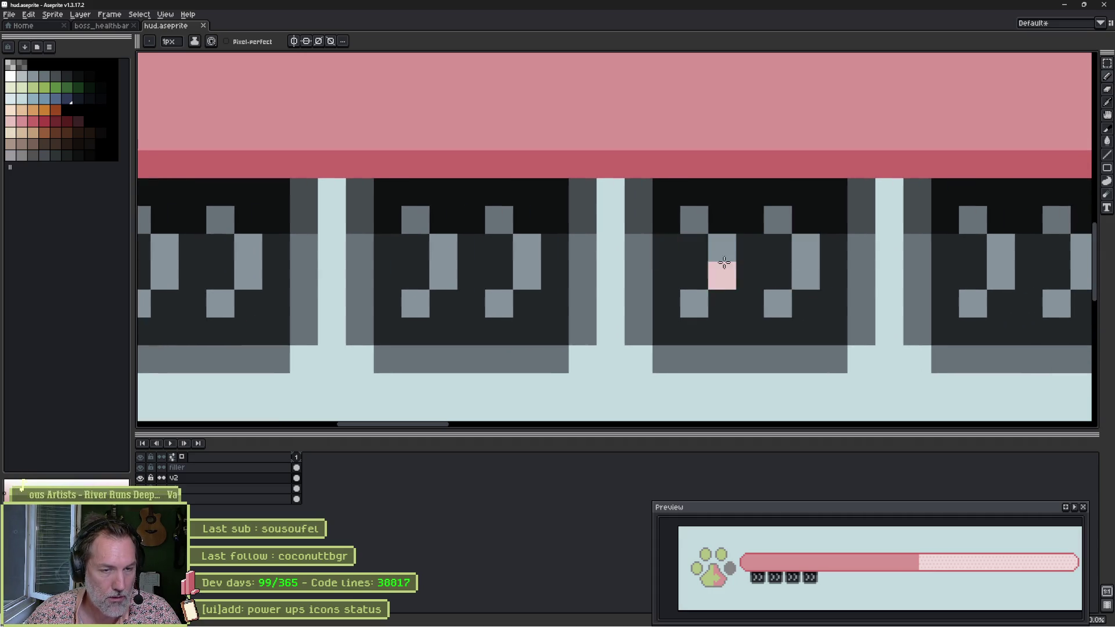
{"action": "scroll", "coordinate": [781, 253], "scroll_direction": "right", "scroll_amount": 8}
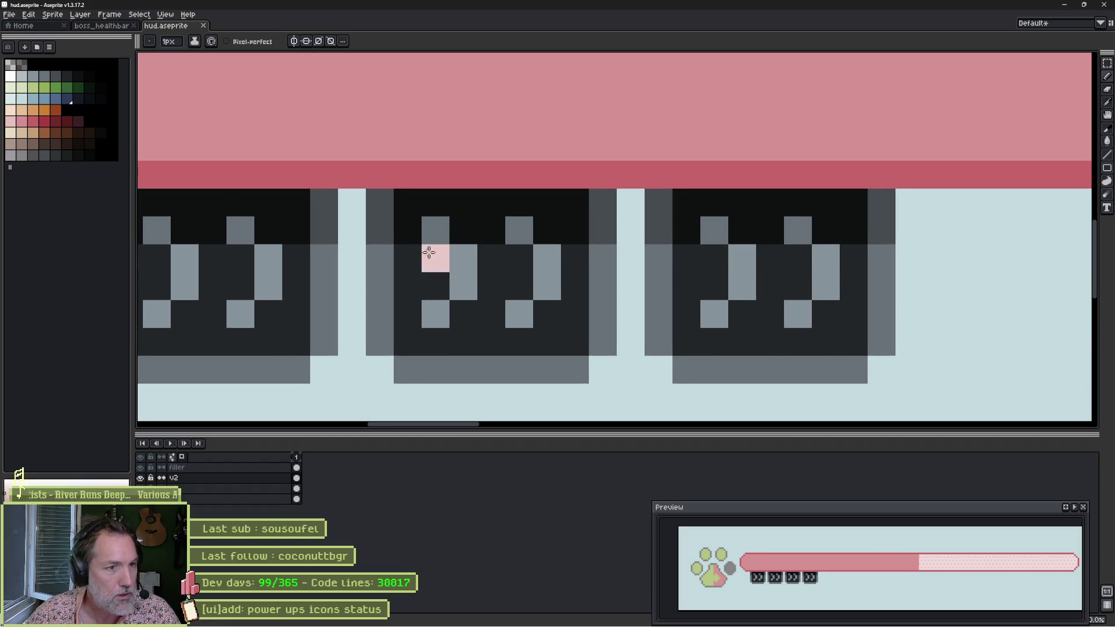
{"action": "scroll", "coordinate": [667, 236], "scroll_direction": "left", "scroll_amount": 5}
{"action": "scroll", "coordinate": [872, 239], "scroll_direction": "right", "scroll_amount": 4}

____________________

Drop the images and copy all the data exactly.

Answer box:
{"action": "scroll", "coordinate": [781, 253], "scroll_direction": "right", "scroll_amount": 8}
{"action": "scroll", "coordinate": [667, 236], "scroll_direction": "left", "scroll_amount": 5}
{"action": "scroll", "coordinate": [872, 239], "scroll_direction": "right", "scroll_amount": 4}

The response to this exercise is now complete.